153.アキラ、火をつける。

 その言葉に耳を疑う。




「ユラという少女を誘拐して、どうするおつもりですか?」




そう質問せざる負えなかった。返答次第では、ウグリナスを葬るつもりだ。




「ユラを殺しはしません。その変わり、この娘を交渉の材料して、アクリバートンを脅すつもりなのです。詳しくは、ユダイから聞いてください。」




なるほど、感情に訴える方法を取るわけね。その作戦、概ね合意しユダイの元へ急ぐのであった。
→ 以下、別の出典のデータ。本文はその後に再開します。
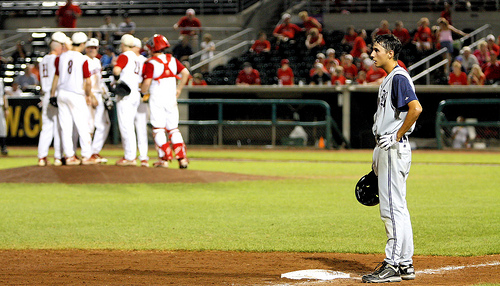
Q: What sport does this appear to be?
A: Baseball.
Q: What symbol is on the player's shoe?
A: Check mark.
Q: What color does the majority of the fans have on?
A: Red.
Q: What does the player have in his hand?
A: Helmet.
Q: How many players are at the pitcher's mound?
A: 7.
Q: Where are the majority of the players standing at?
A: Pitcher's Mound.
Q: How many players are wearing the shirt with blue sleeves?
A: One.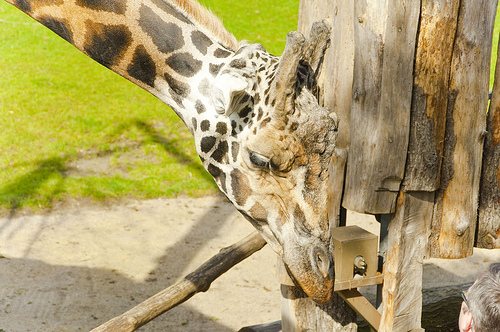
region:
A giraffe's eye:
[239, 121, 273, 179]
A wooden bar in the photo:
[158, 250, 240, 288]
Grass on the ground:
[25, 118, 165, 198]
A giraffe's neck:
[199, 39, 333, 302]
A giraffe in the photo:
[14, 0, 356, 297]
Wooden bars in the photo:
[363, 134, 478, 259]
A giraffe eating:
[137, 16, 344, 301]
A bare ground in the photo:
[90, 217, 188, 255]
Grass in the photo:
[5, 77, 100, 197]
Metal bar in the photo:
[324, 235, 389, 322]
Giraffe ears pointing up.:
[262, 15, 351, 120]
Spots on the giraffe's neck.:
[99, 14, 209, 96]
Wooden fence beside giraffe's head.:
[366, 5, 493, 262]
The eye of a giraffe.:
[246, 150, 274, 173]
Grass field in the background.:
[17, 61, 133, 182]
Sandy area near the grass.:
[23, 243, 159, 296]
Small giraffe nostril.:
[310, 248, 327, 275]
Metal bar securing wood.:
[336, 225, 393, 325]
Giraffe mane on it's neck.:
[189, 0, 243, 54]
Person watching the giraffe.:
[446, 255, 498, 330]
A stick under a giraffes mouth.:
[85, 229, 267, 330]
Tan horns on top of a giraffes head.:
[269, 20, 335, 109]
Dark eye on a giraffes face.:
[242, 148, 272, 169]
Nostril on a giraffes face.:
[316, 249, 331, 274]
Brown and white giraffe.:
[0, 2, 340, 299]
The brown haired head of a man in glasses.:
[460, 261, 498, 330]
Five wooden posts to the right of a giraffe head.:
[303, 0, 497, 255]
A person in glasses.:
[458, 259, 499, 330]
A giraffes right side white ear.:
[213, 74, 248, 116]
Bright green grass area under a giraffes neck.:
[2, 3, 222, 202]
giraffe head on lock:
[230, 23, 386, 292]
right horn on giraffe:
[267, 28, 308, 141]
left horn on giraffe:
[305, 15, 334, 93]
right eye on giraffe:
[250, 146, 272, 177]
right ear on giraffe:
[219, 47, 261, 128]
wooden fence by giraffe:
[357, 12, 495, 218]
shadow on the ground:
[11, 115, 63, 259]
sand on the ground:
[41, 227, 142, 288]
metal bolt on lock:
[352, 248, 374, 277]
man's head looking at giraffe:
[447, 266, 498, 325]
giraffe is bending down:
[51, 3, 416, 328]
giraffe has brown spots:
[124, 0, 199, 57]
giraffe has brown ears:
[270, 13, 345, 134]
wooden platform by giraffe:
[337, 18, 494, 300]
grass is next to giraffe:
[8, 45, 190, 205]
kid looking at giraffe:
[434, 245, 499, 327]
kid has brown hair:
[440, 262, 498, 325]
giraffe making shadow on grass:
[17, 100, 231, 318]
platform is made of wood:
[344, 19, 476, 271]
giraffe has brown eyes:
[231, 139, 296, 177]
 指定された場所に着くと、ユダイさんが現場に待機していた。




「ああ、ライト様。ウグリナス卿から、話は聞いているようですね。こちらが、このアクリバートンが住む邸宅の地図です。この地図を手に入れるために、大金を支払いました。どうか、失敗しないでください。」




その地図を拝見し、スキル【目的地】でインプットする。そして、数十秒後、完全に地図を記憶する。




「ユダイさん、もうこの地図は覚えました。」




そう言って、ユダイさんに地図を渡すと、彼は驚いた様子でこちらを見る。




「アキラ様、私は顔がバレているので近付けないのですが、あなたなら、ユラ殿に顔はバレていない。ですので、どうか穏便に彼女を連れだしてください。もうこれ以上、人が死ぬのを見たくはないのです。」




この不毛な争いに、飽き飽きしている人もいるようで、ユダイさんはハト派のようだ。僕もだよと思いながら、ユダイさんから離れて、屋敷に近づく。




さぁて、どうやって、誘拐しようかと悩む。


 そして、夜。決行の時が、来た。




僕は、夜の街を颯爽と駆ける。そして、背中に翼があるかのように、屋根を飛び越えていく。しかし、アクリバートン邸の屋根に警備の兵士が待ち構えていた。
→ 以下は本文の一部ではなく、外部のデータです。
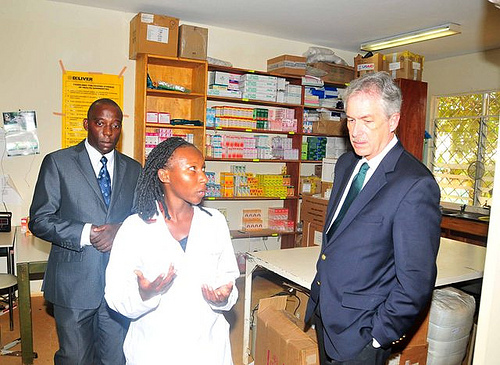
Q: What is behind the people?
A: Wood shelves.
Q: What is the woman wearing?
A: Lab coat.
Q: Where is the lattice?
A: On window.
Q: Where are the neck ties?
A: The men.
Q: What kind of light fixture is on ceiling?
A: Fluorescent.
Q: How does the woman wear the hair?
A: Braids.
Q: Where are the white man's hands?
A: In pockets.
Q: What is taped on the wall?
A: Yellow poster.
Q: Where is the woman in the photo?
A: In middle.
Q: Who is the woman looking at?
A: The Caucasian man.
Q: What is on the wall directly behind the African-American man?
A: A yellow sign.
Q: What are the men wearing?
A: Suits.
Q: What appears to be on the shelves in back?
A: Supplies.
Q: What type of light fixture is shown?
A: Fluorescent.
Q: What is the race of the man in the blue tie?
A: African-American.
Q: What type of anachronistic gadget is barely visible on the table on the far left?
A: Transistor radio.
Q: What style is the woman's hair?
A: Braids.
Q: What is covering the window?
A: Fence.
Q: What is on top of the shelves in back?
A: Boxes.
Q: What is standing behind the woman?
A: The man.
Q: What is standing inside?
A: The people.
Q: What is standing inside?
A: Three people.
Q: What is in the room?
A: Three people.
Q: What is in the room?
A: The people.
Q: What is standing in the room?
A: The People.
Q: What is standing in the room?
A: Three people.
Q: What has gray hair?
A: The man.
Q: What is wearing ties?
A: Two men.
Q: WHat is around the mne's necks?
A: Ties.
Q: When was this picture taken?
A: Daytime.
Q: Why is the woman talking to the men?
A: She is explaining.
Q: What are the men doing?
A: Listening.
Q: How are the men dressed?
A: In suits.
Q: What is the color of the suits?
A: Grey.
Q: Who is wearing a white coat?
A: The woman.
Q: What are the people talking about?
A: A serious subject.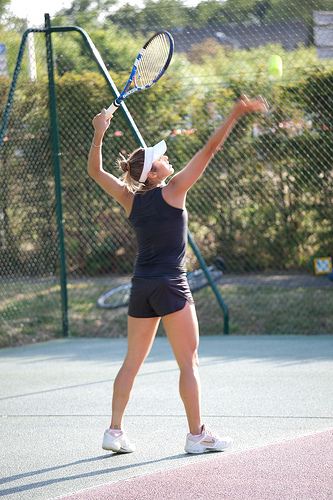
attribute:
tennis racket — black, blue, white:
[100, 25, 172, 116]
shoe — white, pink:
[187, 423, 234, 451]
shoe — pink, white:
[98, 423, 136, 457]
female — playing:
[85, 100, 272, 460]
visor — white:
[136, 143, 170, 185]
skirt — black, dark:
[126, 270, 188, 319]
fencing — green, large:
[4, 2, 331, 335]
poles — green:
[3, 9, 233, 335]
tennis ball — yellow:
[266, 54, 287, 81]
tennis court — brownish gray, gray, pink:
[5, 332, 331, 499]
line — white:
[43, 412, 331, 493]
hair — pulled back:
[119, 144, 159, 190]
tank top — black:
[125, 192, 190, 272]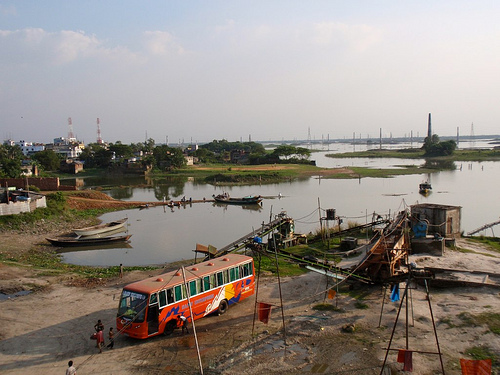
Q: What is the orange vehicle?
A: A bus.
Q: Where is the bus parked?
A: On mud.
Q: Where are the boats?
A: In the water.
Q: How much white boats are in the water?
A: One.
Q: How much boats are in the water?
A: Four.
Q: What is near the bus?
A: Mud puddles.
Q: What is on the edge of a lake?
A: Storage building.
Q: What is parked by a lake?
A: Large orange bus.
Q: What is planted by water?
A: Several green trees.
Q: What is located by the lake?
A: Green grass.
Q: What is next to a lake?
A: Large sandy area.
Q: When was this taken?
A: Day time.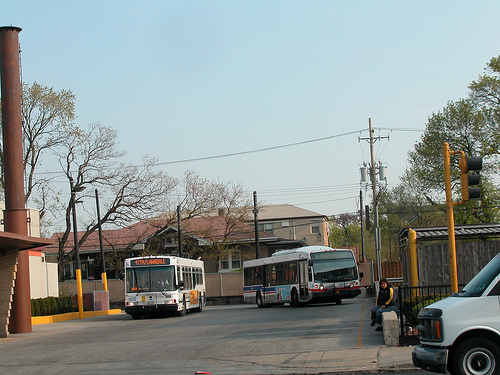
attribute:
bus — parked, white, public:
[121, 256, 207, 314]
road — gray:
[1, 296, 415, 375]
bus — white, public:
[242, 245, 361, 307]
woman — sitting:
[368, 274, 395, 332]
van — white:
[411, 253, 499, 374]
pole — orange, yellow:
[441, 141, 469, 297]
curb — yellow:
[31, 309, 121, 324]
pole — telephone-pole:
[357, 119, 392, 254]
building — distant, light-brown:
[46, 220, 302, 282]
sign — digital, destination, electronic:
[129, 257, 171, 266]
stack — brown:
[1, 25, 35, 335]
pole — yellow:
[76, 269, 85, 321]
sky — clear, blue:
[2, 2, 500, 241]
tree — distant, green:
[407, 101, 498, 227]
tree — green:
[469, 52, 500, 101]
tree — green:
[376, 185, 415, 260]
ユダイさん、どうやら約束は破りそうです。そう思い、矢を手に取り、屋根にいる兵士の頭を狙い、放つ。




『プスッ』 『プスッ』 『プスッ』




どうやら、ここにきて、弓術の腕が一段上がってきたようで、順調に兵士を黙らせていく。そして、大ジャンプをして、屋根を飛び移る。
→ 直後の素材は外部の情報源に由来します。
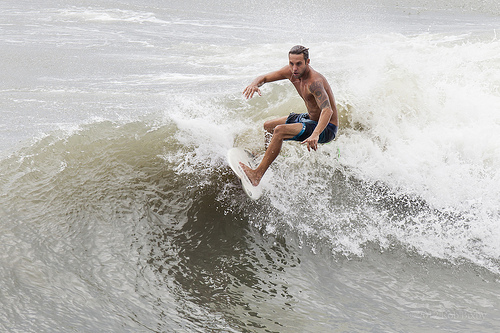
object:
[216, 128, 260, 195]
surfboard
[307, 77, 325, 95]
shoulder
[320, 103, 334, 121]
elbow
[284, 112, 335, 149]
swimsuit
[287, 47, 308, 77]
head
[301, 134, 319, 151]
hand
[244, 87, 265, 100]
hand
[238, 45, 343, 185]
man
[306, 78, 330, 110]
tattoo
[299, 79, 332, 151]
arm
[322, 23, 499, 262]
waves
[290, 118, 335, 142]
trouser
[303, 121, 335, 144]
black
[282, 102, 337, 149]
blue shorts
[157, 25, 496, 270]
wave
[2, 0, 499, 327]
ocean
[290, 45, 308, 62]
hair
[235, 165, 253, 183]
letters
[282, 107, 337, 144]
trunks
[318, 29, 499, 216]
white waves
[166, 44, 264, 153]
white waves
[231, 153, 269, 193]
foot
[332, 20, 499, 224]
froth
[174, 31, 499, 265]
wave crest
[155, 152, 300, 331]
reflection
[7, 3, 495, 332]
water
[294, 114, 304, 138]
trim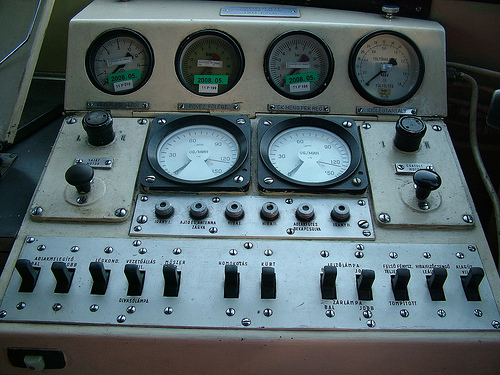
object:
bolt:
[91, 306, 96, 313]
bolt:
[117, 315, 124, 323]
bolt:
[226, 311, 232, 318]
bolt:
[326, 312, 332, 318]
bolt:
[401, 311, 407, 317]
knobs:
[393, 115, 429, 154]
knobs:
[409, 167, 446, 202]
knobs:
[82, 106, 119, 143]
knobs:
[63, 160, 95, 192]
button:
[10, 337, 67, 373]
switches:
[221, 261, 243, 303]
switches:
[258, 263, 279, 300]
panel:
[4, 240, 494, 322]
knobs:
[426, 262, 450, 295]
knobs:
[391, 263, 413, 293]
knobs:
[462, 260, 485, 302]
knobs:
[356, 263, 376, 295]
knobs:
[318, 262, 343, 298]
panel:
[220, 0, 303, 20]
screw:
[241, 317, 252, 326]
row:
[14, 257, 485, 302]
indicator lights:
[154, 200, 173, 220]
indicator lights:
[190, 201, 206, 217]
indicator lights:
[224, 201, 244, 219]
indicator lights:
[262, 202, 280, 219]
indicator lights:
[295, 202, 312, 222]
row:
[153, 199, 351, 223]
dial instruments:
[139, 117, 252, 194]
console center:
[0, 1, 500, 373]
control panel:
[0, 110, 499, 340]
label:
[218, 4, 301, 19]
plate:
[220, 7, 300, 17]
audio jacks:
[153, 200, 174, 220]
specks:
[215, 335, 295, 349]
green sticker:
[282, 72, 324, 87]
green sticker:
[192, 70, 229, 87]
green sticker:
[102, 68, 145, 86]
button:
[413, 168, 443, 213]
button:
[65, 159, 95, 204]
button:
[17, 354, 64, 371]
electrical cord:
[448, 59, 497, 247]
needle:
[360, 67, 386, 90]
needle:
[284, 52, 306, 86]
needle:
[105, 57, 125, 84]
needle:
[192, 51, 219, 86]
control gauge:
[82, 25, 154, 93]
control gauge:
[172, 27, 246, 99]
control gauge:
[262, 27, 333, 99]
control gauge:
[346, 30, 425, 104]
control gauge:
[260, 110, 360, 189]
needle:
[287, 146, 312, 174]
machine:
[6, 14, 498, 372]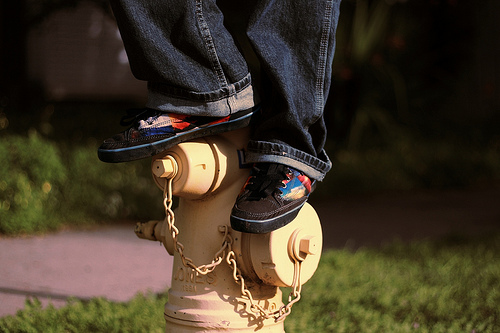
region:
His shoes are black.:
[103, 92, 329, 227]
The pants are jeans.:
[94, 2, 343, 192]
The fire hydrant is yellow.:
[125, 128, 324, 332]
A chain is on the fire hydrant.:
[153, 178, 308, 316]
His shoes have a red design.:
[133, 98, 200, 136]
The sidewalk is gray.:
[18, 183, 495, 278]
その音に、下の兵士たちが気付く。やばい、急がないと、




そうして、ユラの部屋に到着する。どうやって、彼女を運ぼう。すると、精霊さんが、いいアイデアを提案してくれる。




「宿主、ビリっと電気を流して、連れ出しましょう。」




それだ。と思い、あいさつ代わりに電流ショックを流す。




「うっ・・・。」




とユラが小さな苦痛の音を上げる。あいさつ代わりに電気を流したことを心の中で謝りながら、彼女を担ぎあげる。




しかし、辺りが騒がしくなり始める。どうしよう、このまま、出れば確実にバレる。八方ふさがりになってしまう。




ヤケでもなんでもいいからと考える。




「ヤケ・・・、いいこと思いついた。」




精霊さんは、その考えにまたドン引きする。




「宿主、少しサイコパス染みてきましたね。」




我ながら、ちょっと狂っているが、今思いつく案で一番マシな案だ。そう思い、ユラの身体をシーツで巻き、リュックサックの要領で担ぎあげる。




そして、ユラの部屋に、電流を流し放火するのであった。




その炎は段々と大きくなっていく。それを見届けて、僕は堂々と玄関から逃げ出す。




幸いなことに、人の目は炎の方に目が行き、こちらには気付かない。そうして、混乱に乗じて、夜の町に消えるのであった。